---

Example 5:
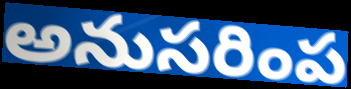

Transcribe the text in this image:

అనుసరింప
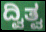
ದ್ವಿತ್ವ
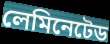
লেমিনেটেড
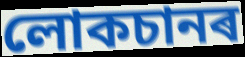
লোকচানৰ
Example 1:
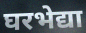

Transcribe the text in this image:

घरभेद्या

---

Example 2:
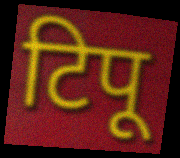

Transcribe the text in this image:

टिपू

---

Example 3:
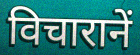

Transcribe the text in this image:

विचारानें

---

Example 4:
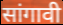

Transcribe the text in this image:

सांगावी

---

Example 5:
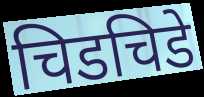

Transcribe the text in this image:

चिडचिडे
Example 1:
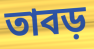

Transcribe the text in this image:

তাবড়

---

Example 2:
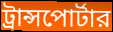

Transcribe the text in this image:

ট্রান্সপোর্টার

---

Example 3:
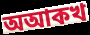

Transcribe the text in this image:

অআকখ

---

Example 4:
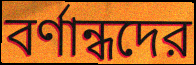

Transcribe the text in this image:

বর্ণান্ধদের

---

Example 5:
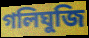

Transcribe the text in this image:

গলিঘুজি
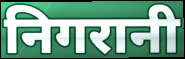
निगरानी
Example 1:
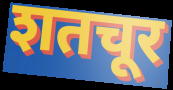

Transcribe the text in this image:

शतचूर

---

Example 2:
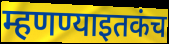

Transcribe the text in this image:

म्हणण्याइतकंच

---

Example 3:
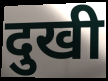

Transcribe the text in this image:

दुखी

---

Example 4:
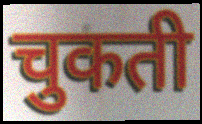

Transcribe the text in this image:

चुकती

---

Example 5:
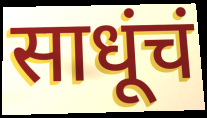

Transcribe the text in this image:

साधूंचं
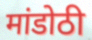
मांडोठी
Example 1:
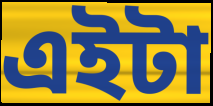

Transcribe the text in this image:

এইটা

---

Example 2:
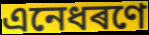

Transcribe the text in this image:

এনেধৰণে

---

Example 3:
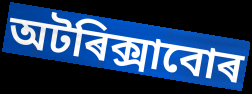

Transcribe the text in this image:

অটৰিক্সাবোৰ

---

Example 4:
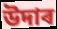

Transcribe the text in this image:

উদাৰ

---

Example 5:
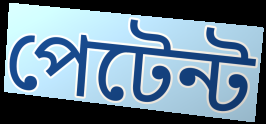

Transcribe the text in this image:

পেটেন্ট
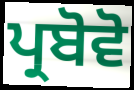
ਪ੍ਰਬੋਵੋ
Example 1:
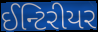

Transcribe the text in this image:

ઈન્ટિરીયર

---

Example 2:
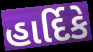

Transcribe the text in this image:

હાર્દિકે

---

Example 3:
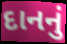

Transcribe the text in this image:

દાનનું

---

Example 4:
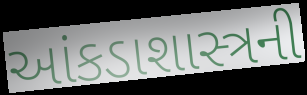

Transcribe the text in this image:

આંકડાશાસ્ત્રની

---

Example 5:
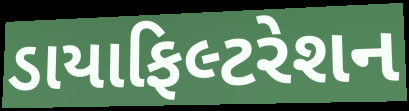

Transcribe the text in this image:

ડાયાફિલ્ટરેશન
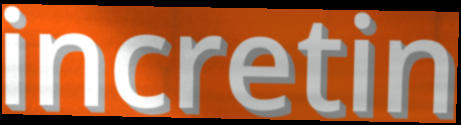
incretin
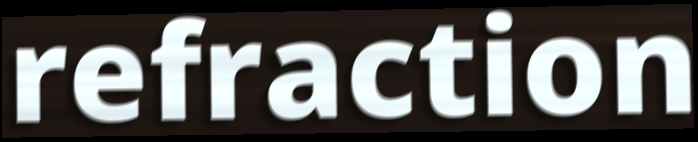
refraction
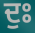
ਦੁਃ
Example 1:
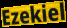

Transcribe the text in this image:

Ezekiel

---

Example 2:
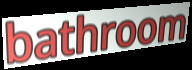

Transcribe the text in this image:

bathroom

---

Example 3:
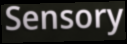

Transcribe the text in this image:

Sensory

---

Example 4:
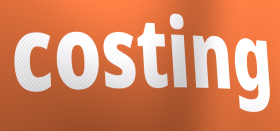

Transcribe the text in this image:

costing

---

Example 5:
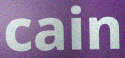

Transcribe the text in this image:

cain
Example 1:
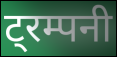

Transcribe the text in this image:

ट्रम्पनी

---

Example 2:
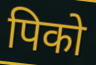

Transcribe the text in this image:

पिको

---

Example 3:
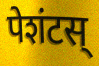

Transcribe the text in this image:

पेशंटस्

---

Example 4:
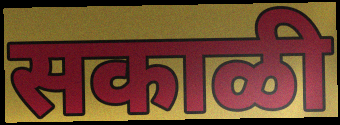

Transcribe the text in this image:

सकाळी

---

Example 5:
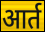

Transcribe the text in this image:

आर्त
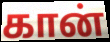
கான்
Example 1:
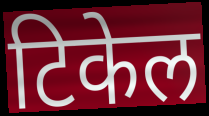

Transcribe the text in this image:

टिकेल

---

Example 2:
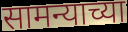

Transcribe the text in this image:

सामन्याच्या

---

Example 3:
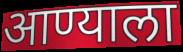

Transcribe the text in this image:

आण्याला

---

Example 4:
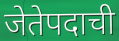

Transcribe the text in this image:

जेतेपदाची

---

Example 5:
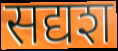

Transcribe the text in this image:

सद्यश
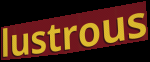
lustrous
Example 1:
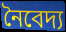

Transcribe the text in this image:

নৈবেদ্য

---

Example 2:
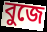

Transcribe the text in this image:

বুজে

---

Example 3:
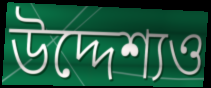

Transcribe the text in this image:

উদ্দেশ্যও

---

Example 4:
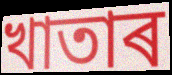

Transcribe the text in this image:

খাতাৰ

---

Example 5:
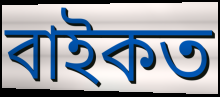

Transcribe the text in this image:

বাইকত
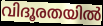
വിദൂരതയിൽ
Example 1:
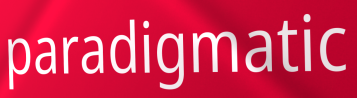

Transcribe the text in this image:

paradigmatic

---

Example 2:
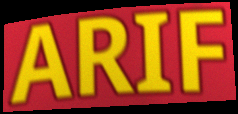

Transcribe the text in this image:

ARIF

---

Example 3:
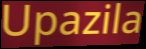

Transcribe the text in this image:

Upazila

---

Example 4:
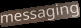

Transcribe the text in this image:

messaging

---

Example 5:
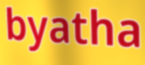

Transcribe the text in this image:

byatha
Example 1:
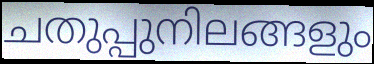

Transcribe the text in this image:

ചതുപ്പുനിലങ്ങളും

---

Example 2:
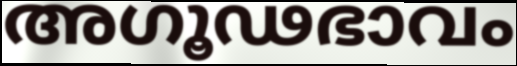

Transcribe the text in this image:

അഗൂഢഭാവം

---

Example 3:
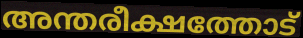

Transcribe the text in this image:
+++++
Problem
An exact reproduction of every record above is required, with no pictures included.

Output of the exercise
---

Example 5:

Transcribe the text in this image:

అనుసరింప
ದ್ವಿತ್ವ
লেমিনেটেড
লোকচানৰ
Example 1:

Transcribe the text in this image:

घरभेद्या

---

Example 2:

Transcribe the text in this image:

टिपू

---

Example 3:

Transcribe the text in this image:

विचारानें

---

Example 4:

Transcribe the text in this image:

सांगावी

---

Example 5:

Transcribe the text in this image:

चिडचिडे
Example 1:

Transcribe the text in this image:

তাবড়

---

Example 2:

Transcribe the text in this image:

ট্রান্সপোর্টার

---

Example 3:

Transcribe the text in this image:

অআকখ

---

Example 4:

Transcribe the text in this image:

বর্ণান্ধদের

---

Example 5:

Transcribe the text in this image:

গলিঘুজি
निगरानी
Example 1:

Transcribe the text in this image:

शतचूर

---

Example 2:

Transcribe the text in this image:

म्हणण्याइतकंच

---

Example 3:

Transcribe the text in this image:

दुखी

---

Example 4:

Transcribe the text in this image:

चुकती

---

Example 5:

Transcribe the text in this image:

साधूंचं
मांडोठी
Example 1:

Transcribe the text in this image:

এইটা

---

Example 2:

Transcribe the text in this image:

এনেধৰণে

---

Example 3:

Transcribe the text in this image:

অটৰিক্সাবোৰ

---

Example 4:

Transcribe the text in this image:

উদাৰ

---

Example 5:

Transcribe the text in this image:

পেটেন্ট
ਪ੍ਰਬੋਵੋ
Example 1:

Transcribe the text in this image:

ઈન્ટિરીયર

---

Example 2:

Transcribe the text in this image:

હાર્દિકે

---

Example 3:

Transcribe the text in this image:

દાનનું

---

Example 4:

Transcribe the text in this image:

આંકડાશાસ્ત્રની

---

Example 5:

Transcribe the text in this image:

ડાયાફિલ્ટરેશન
incretin
refraction
ਦੁਃ
Example 1:

Transcribe the text in this image:

Ezekiel

---

Example 2:

Transcribe the text in this image:

bathroom

---

Example 3:

Transcribe the text in this image:

Sensory

---

Example 4:

Transcribe the text in this image:

costing

---

Example 5:

Transcribe the text in this image:

cain
Example 1:

Transcribe the text in this image:

ट्रम्पनी

---

Example 2:

Transcribe the text in this image:

पिको

---

Example 3:

Transcribe the text in this image:

पेशंटस्

---

Example 4:

Transcribe the text in this image:

सकाळी

---

Example 5:

Transcribe the text in this image:

आर्त
கான்
Example 1:

Transcribe the text in this image:

टिकेल

---

Example 2:

Transcribe the text in this image:

सामन्याच्या

---

Example 3:

Transcribe the text in this image:

आण्याला

---

Example 4:

Transcribe the text in this image:

जेतेपदाची

---

Example 5:

Transcribe the text in this image:

सद्यश
lustrous
Example 1:

Transcribe the text in this image:

নৈবেদ্য

---

Example 2:

Transcribe the text in this image:

বুজে

---

Example 3:

Transcribe the text in this image:

উদ্দেশ্যও

---

Example 4:

Transcribe the text in this image:

খাতাৰ

---

Example 5:

Transcribe the text in this image:

বাইকত
വിദൂരതയിൽ
Example 1:

Transcribe the text in this image:

paradigmatic

---

Example 2:

Transcribe the text in this image:

ARIF

---

Example 3:

Transcribe the text in this image:

Upazila

---

Example 4:

Transcribe the text in this image:

messaging

---

Example 5:

Transcribe the text in this image:

byatha
Example 1:

Transcribe the text in this image:

ചതുപ്പുനിലങ്ങളും

---

Example 2:

Transcribe the text in this image:

അഗൂഢഭാവം

---

Example 3:

Transcribe the text in this image:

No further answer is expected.